Requirement: In the notes on the Caruso recording, what fee was Caruso paid for singing ten numbers on April 11, 1902?

───── Selected extract ─────

Enrico Caruso "Qui sotto il ciel" Gli Ugonotti (Meyerbeer) 1903 = Anglo American Commerce Co.
The tenor makes the announcements at the start of this recording.
Yes, that is Caruso talking.
Enrico Caruso sings "Qui sotto il ciel" from the opera Gli Ugonotti by Giancomo Meyerbeer (the French spell the name this way: Les Huguenots).
This was issued in disc format and cylinder format.
Caruso made this for the Anglo-Italian Commerce Company in Milan. It was then issued by Pathé Frerés on cylinder and disc. To play the disc, the needle is placed near the disc's center, and the needle or arm of the phonograph travels to the outside rim as the record plays--not how we normally play discs.
Caruso had already made recordings in 1902 for the Gramophone and Typewriter Company (early EMI).
On April 11, 1902, Caruso was paid by the Gramophone & Typewriter Company’s Fred Gaisberg to sing ten numbers into a recording horn in a Milan hotel room. The fee was 100 pounds sterling. The tenor sang to piano accompaniment. Gaisberg (either Fred or his brother Will) wrote “Carusso” on early wax blanks.
As time passed, people looked back and viewed this session as giving birth to a new era.
Before 1902, opera recordings aroused little enthusiasm since voices on discs and cylinders were distant, often drowned out by surface noise. Early opera recordings gave little satisfaction.

───── Given records ─────

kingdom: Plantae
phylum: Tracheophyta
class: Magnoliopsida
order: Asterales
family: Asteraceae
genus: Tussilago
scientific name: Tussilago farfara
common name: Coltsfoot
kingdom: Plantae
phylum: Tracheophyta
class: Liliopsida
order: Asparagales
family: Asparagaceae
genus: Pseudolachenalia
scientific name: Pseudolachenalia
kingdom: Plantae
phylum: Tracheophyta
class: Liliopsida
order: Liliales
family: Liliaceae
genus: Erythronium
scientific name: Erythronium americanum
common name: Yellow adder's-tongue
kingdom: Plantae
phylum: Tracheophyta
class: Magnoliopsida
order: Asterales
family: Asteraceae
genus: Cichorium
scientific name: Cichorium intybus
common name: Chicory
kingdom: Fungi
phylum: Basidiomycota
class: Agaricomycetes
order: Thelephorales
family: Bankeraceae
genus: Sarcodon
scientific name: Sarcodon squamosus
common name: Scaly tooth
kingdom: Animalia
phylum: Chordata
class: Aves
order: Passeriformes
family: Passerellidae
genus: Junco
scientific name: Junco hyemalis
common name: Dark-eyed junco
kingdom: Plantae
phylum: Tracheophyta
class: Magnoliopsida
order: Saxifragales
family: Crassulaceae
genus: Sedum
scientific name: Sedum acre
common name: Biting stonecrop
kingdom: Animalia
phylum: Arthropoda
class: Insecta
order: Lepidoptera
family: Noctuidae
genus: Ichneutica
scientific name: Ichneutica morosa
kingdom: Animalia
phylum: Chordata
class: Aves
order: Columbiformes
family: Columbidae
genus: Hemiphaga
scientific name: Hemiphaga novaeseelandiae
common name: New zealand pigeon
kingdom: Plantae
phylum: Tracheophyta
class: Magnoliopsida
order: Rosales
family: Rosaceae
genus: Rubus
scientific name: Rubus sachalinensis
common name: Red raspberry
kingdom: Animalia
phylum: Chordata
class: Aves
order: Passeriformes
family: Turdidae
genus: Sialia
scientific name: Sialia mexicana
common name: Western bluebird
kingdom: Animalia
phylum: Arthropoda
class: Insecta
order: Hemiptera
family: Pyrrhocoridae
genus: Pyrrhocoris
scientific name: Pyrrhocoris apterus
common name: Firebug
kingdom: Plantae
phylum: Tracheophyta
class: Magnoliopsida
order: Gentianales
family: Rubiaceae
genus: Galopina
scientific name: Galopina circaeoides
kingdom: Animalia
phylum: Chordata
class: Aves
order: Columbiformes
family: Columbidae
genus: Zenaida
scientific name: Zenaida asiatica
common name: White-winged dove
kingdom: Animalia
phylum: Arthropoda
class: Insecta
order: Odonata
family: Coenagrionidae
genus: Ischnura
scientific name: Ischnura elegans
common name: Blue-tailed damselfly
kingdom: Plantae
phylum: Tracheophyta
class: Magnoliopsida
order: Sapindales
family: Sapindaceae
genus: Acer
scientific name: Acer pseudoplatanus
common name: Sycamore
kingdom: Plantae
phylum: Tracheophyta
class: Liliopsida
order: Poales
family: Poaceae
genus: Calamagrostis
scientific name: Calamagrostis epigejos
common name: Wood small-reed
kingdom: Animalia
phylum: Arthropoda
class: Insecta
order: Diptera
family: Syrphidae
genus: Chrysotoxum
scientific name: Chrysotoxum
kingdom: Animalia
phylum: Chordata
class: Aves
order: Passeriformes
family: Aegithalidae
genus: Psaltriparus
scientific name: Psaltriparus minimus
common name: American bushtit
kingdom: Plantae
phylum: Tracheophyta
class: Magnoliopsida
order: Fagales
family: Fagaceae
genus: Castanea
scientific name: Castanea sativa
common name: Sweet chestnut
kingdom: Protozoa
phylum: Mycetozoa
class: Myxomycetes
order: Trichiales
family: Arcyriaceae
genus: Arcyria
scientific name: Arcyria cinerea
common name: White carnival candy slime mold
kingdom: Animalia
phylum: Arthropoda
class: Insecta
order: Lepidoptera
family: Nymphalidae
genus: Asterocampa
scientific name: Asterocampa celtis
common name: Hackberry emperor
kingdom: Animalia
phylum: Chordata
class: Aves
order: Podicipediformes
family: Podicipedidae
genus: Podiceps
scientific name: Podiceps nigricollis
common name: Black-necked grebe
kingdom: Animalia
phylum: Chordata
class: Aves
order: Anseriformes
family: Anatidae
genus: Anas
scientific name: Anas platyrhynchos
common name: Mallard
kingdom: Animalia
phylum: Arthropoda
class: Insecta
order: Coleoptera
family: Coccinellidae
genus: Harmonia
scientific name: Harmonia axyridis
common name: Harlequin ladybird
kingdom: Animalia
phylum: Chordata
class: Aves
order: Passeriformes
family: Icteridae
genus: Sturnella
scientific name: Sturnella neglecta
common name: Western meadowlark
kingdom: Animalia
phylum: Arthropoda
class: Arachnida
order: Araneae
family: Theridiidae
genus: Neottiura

─────

Finished exercise: 100 pounds sterling.